01-06-2006 - Traces, n.6

The Da Vinci Code

The Truth
Around that Table

The best answer to all the falsities about The Last Supper is found in Leonardo’s notes on the fresco. Much more dramatic than union with Magdalene or slit throats…

by Giuseppe Frangi


John, Chapter 13, verse 21. This verse is like a freeze frame, the exact freeze frame of Leonardo’s Last Supper. The great artist’s fidelity to the dynamics of that instant is stunning. Leonardo was explicit in his intentions from his very first studies, as demonstrated in the extraordinary entries in the Forster II Codex, now conserved in London’s Victoria and Albert Museum.

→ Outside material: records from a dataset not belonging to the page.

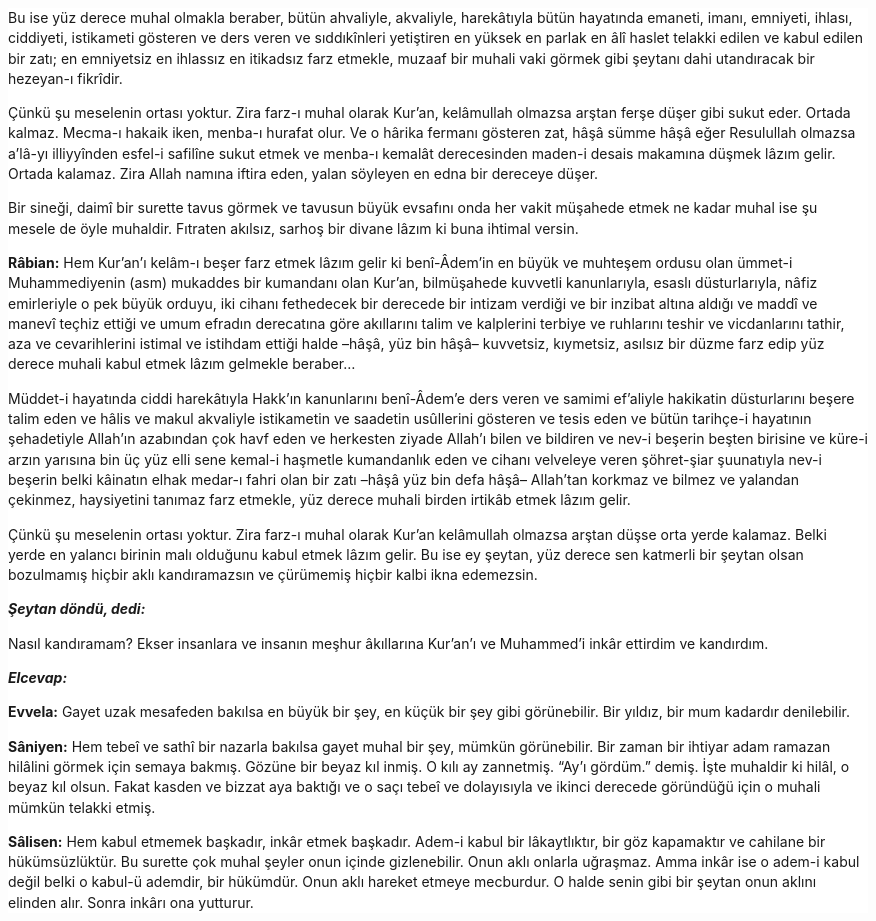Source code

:Bu ise yüz derece muhal olmakla beraber, bütün ahvaliyle, akvaliyle, harekâtıyla bütün hayatında emaneti, imanı, emniyeti, ihlası, ciddiyeti, istikameti gösteren ve ders veren ve sıddıkînleri yetiştiren en yüksek en parlak en âlî haslet telakki edilen ve kabul edilen bir zatı; en emniyetsiz en ihlassız en itikadsız farz etmekle, muzaaf bir muhali vaki görmek gibi şeytanı dahi utandıracak bir hezeyan-ı fikrîdir.

Çünkü şu meselenin ortası yoktur. Zira farz-ı muhal olarak Kur’an, kelâmullah olmazsa arştan ferşe düşer gibi sukut eder. Ortada kalmaz. Mecma-ı hakaik iken, menba-ı hurafat olur. Ve o hârika fermanı gösteren zat, hâşâ sümme hâşâ eğer Resulullah olmazsa a’lâ-yı illiyyînden esfel-i safilîne sukut etmek ve menba-ı kemalât derecesinden maden-i desais makamına düşmek lâzım gelir. Ortada kalamaz. Zira Allah namına iftira eden, yalan söyleyen en edna bir dereceye düşer.

Bir sineği, daimî bir surette tavus görmek ve tavusun büyük evsafını onda her vakit müşahede etmek ne kadar muhal ise şu mesele de öyle muhaldir. Fıtraten akılsız, sarhoş bir divane lâzım ki buna ihtimal versin.

**Râbian:** Hem Kur’an’ı kelâm-ı beşer farz etmek lâzım gelir ki benî-Âdem’in en büyük ve muhteşem ordusu olan ümmet-i Muhammediyenin (asm) mukaddes bir kumandanı olan Kur’an, bilmüşahede kuvvetli kanunlarıyla, esaslı düsturlarıyla, nâfiz emirleriyle o pek büyük orduyu, iki cihanı fethedecek bir derecede bir intizam verdiği ve bir inzibat altına aldığı ve maddî ve manevî teçhiz ettiği ve umum efradın derecatına göre akıllarını talim ve kalplerini terbiye ve ruhlarını teshir ve vicdanlarını tathir, aza ve cevarihlerini istimal ve istihdam ettiği halde –hâşâ, yüz bin hâşâ– kuvvetsiz, kıymetsiz, asılsız bir düzme farz edip yüz derece muhali kabul etmek lâzım gelmekle beraber…

Müddet-i hayatında ciddi harekâtıyla Hakk’ın kanunlarını benî-Âdem’e ders veren ve samimi ef’aliyle hakikatin düsturlarını beşere talim eden ve hâlis ve makul akvaliyle istikametin ve saadetin usûllerini gösteren ve tesis eden ve bütün tarihçe-i hayatının şehadetiyle Allah’ın azabından çok havf eden ve herkesten ziyade Allah’ı bilen ve bildiren ve nev-i beşerin beşten birisine ve küre-i arzın yarısına bin üç yüz elli sene kemal-i haşmetle kumandanlık eden ve cihanı velveleye veren şöhret-şiar şuunatıyla nev-i beşerin belki kâinatın elhak medar-ı fahri olan bir zatı –hâşâ yüz bin defa hâşâ– Allah’tan korkmaz ve bilmez ve yalandan çekinmez, haysiyetini tanımaz farz etmekle, yüz derece muhali birden irtikâb etmek lâzım gelir.

Çünkü şu meselenin ortası yoktur. Zira farz-ı muhal olarak Kur’an kelâmullah olmazsa arştan düşse orta yerde kalamaz. Belki yerde en yalancı birinin malı olduğunu kabul etmek lâzım gelir. Bu ise ey şeytan, yüz derece sen katmerli bir şeytan olsan bozulmamış hiçbir aklı kandıramazsın ve çürümemiş hiçbir kalbi ikna edemezsin.

***Şeytan döndü, dedi:***

Nasıl kandıramam? Ekser insanlara ve insanın meşhur âkıllarına Kur’an’ı ve Muhammed’i inkâr ettirdim ve kandırdım.

***Elcevap:***

**Evvela:** Gayet uzak mesafeden bakılsa en büyük bir şey, en küçük bir şey gibi görünebilir. Bir yıldız, bir mum kadardır denilebilir.

**Sâniyen:** Hem tebeî ve sathî bir nazarla bakılsa gayet muhal bir şey, mümkün görünebilir. Bir zaman bir ihtiyar adam ramazan hilâlini görmek için semaya bakmış. Gözüne bir beyaz kıl inmiş. O kılı ay zannetmiş. “Ay’ı gördüm.” demiş. İşte muhaldir ki hilâl, o beyaz kıl olsun. Fakat kasden ve bizzat aya baktığı ve o saçı tebeî ve dolayısıyla ve ikinci derecede göründüğü için o muhali mümkün telakki etmiş.

**Sâlisen:** Hem kabul etmemek başkadır, inkâr etmek başkadır. Adem-i kabul bir lâkaytlıktır, bir göz kapamaktır ve cahilane bir hükümsüzlüktür. Bu surette çok muhal şeyler onun içinde gizlenebilir. Onun aklı onlarla uğraşmaz. Amma inkâr ise o adem-i kabul değil belki o kabul-ü ademdir, bir hükümdür. Onun aklı hareket etmeye mecburdur. O halde senin gibi bir şeytan onun aklını elinden alır. Sonra inkârı ona yutturur.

Let’s follow John’s telling. Jesus, seated at table, had just a moment before given an announcement that made the blood of His table companions run cold. “I tell you solemnly, one of you will betray Me.” These words fell like lead on the gathering, and explain the agitation overwhelming the Apostles. Many have sprung up from their seats. Incredulous glances, some tinged with suspicion, shoot around the table. “The disciples looked at one another, puzzled as to whom He could mean,” says John. Leonardo echoes this as if he were present, reporting on that instant, opening out the evangelist’s story with a running shot of the entire table. In his notes, Leonardo wrote, “One was drinking and left the goblet in its place and turns his head toward the speaker. One laces his fingers together and looks at his companion wide-eyed… Another speaks in the ear of another, and the latter listens, turning to him, leaning his ear to him, holding a knife in one hand…The other in turning…spills with that hand a goblet on his shoulder. The other puts his hands on the table and looks… The other blows air on his bite. The other bows in looking at the speaker…The other draws back behind the one bowing and sees the speaker between the wall and the bowing man.”

Peter and John
So Leonardo digs and explores to accompany and almost complete John’s telling of the event. “One of them, the disciple whom Jesus loved, reclined close to Him as they ate.” The evangelist remembered this detail well, because he was speaking of himself. Leonardo follows this trail, trying to imagine it. None of the Apostles knew how to approach Jesus to wring from Him the secret of those terrible words. Not Thomas, whose extended finger (the one he would use after the Resurrection to “touch” the body of the Lord) seemed to implore a bit of clarity. Not James, open-armed, as if paralyzed in his consternation. Not Philip, with his hands on his chest in an almost cowardly gesture, as if to say he had nothing to do with it. Only Peter, the most practical and expert, knew the only thing to do to emerge from that anguishing situation. He called John to himself, because he knew that John, the beloved disciple, was the only one of the Apostles who could know, who could search the Lord’s heart. Leonardo captures this instant exactly, with a stunning respect for the psychologies of the characters. Peter has called John over and whispers something in his ear. If the fresco were a film, the next sequence would show the famous scene of John leaning his head on Jesus’ chest.

A precise order
In Peter’s other hand, emerging from behind the figure of Judas, he already is holding a knife. This Peter is lucid and fiery, ready to do anything to defend Jesus, as he would demonstrate a few hours later, in the Garden of Gethsemane, when he used that knife to cut off the ear of Malchus, one of the servant of the High Priest who had come to capture the Lord. The earthquake Jesus has unleashed with His announcement has already produced a precise order, because in the chain of Apostles, Judas already appears cut out, implacably alone, grasping his accursed hoard of coins in his hand. He’s present, but it’s as if he’s already far away, irreparably extraneous, an enemy. This is Leonardo’s Last Supper. Anything else is imaginary.